I have been very busy in the kitchen, and a lot has happened!
|This is an Alot, by "The Oatmeal". Sadly, Alot has not happened.|
|Porter goes is...|
|...Porter comes out!|
After transferring the beer back to the ale pail with some maple syrup to help bottle condition (the yeast eats this new sugar source to carbonate the beer in-bottle, but it doesn't significantly increase the ABV), it was time to rack (put the beer into bottles and cap them).
Racking the beer is typically the quickest process in brewing. The beer fills one bottle after the other, then pulling a bottle cap out of some sanitizer and sealing the beer in takes barely a few seconds each, ideally. This is also the last time beer is exposed to the open air before someone drinks it, so it is the final risk to the beer of getting infected by a wild yeast, fungi or bacteria, which could skunk it up, so keeping things sterile and moving quickly is of the utmost importance.
Enter my exciting new capper:
So big, shiny, and confidence-inspiring... or so I thought! Now this is not as mechanized as what you see Hank using in Breaking Bad, but the idea is still the same. You press down once, the crimping is sealed around the bottle, and you release and move to the next one. No big deal.

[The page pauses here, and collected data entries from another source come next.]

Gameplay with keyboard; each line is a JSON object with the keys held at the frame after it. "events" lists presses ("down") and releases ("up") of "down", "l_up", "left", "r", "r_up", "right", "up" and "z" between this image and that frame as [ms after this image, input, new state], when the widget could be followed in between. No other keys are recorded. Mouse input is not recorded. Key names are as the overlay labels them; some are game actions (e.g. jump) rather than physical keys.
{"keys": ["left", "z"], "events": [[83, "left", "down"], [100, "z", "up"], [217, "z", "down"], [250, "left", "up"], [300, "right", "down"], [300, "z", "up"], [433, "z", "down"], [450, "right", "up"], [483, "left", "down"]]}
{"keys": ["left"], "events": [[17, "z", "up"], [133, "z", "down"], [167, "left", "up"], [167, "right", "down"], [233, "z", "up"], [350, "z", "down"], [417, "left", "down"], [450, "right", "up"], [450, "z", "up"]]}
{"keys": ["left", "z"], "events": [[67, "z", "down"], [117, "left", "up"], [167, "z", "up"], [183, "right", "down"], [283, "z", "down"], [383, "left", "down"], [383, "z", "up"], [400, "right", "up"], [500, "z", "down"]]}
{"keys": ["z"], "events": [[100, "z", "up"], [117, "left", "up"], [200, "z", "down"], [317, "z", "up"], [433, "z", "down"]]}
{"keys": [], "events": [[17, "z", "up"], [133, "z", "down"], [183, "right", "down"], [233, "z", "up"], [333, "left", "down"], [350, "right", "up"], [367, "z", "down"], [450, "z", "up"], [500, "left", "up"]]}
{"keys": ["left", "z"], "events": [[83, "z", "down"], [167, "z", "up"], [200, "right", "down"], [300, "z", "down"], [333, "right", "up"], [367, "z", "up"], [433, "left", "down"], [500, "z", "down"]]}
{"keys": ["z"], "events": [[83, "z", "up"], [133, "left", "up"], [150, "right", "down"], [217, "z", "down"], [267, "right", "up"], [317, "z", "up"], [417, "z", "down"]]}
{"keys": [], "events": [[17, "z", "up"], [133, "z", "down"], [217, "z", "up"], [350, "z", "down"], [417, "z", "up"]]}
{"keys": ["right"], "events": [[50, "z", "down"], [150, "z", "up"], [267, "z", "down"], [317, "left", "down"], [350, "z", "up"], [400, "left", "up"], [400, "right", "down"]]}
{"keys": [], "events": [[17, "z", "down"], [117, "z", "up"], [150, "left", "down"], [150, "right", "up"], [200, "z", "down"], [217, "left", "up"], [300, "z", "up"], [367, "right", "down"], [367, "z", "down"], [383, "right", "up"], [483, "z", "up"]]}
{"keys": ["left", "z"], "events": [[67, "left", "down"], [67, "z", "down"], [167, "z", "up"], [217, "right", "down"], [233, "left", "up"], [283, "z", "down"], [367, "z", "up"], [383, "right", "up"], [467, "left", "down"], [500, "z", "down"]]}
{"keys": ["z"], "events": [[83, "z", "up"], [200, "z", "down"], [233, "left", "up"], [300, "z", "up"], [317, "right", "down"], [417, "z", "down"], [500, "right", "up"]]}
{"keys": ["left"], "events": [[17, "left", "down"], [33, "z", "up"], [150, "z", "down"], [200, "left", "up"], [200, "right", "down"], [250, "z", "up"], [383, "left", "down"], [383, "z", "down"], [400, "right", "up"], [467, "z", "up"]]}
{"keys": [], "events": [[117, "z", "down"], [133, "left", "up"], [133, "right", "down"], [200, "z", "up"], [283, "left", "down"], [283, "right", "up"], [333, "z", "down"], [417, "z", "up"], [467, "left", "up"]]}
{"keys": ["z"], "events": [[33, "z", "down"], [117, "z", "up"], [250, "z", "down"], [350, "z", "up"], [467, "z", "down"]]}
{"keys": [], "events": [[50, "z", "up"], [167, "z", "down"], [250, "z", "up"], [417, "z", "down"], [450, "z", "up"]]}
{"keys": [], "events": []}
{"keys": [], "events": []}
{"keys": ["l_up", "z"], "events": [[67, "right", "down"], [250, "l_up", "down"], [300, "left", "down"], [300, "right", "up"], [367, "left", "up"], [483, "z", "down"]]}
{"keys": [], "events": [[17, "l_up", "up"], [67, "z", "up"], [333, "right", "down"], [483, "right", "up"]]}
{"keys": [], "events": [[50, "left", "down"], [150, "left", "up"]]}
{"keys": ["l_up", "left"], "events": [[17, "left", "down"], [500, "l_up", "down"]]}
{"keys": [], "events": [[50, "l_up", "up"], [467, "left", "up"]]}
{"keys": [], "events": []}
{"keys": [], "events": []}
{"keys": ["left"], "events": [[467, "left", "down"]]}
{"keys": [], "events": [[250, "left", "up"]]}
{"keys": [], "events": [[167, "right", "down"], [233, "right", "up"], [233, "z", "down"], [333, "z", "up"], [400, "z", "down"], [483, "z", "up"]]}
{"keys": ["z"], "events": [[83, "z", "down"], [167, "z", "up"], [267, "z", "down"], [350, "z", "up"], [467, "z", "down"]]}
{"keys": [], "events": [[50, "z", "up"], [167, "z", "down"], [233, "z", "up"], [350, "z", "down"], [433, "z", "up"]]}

|It wasn't as dramatic, but after a few near misses, and Breaking two bottles, I was feeling Bad...|
|A beautiful sight, but truly a labor of love (in that much patience and work was involved!).|
As I mentioned in my last post, I added a third tier to my sparging, so I could easily recirculate my wort. My brother mentioned not needing the strainer as long as the grain bed is intact, but I left it there as a way to see what was still getting through. Answer: not much! I also went an extra step in water treatment, re-filtering my already Brita-filtered water. You can see the difference in alkalinity between my hard-water tap (right strip) and twice filtered water, above (left strip).
The boil went smoothly, and I opted to let it cool naturally in the ale pail for a day before pitching the yeast. This next beer is a black Belgian-style ale, in case you were wondering!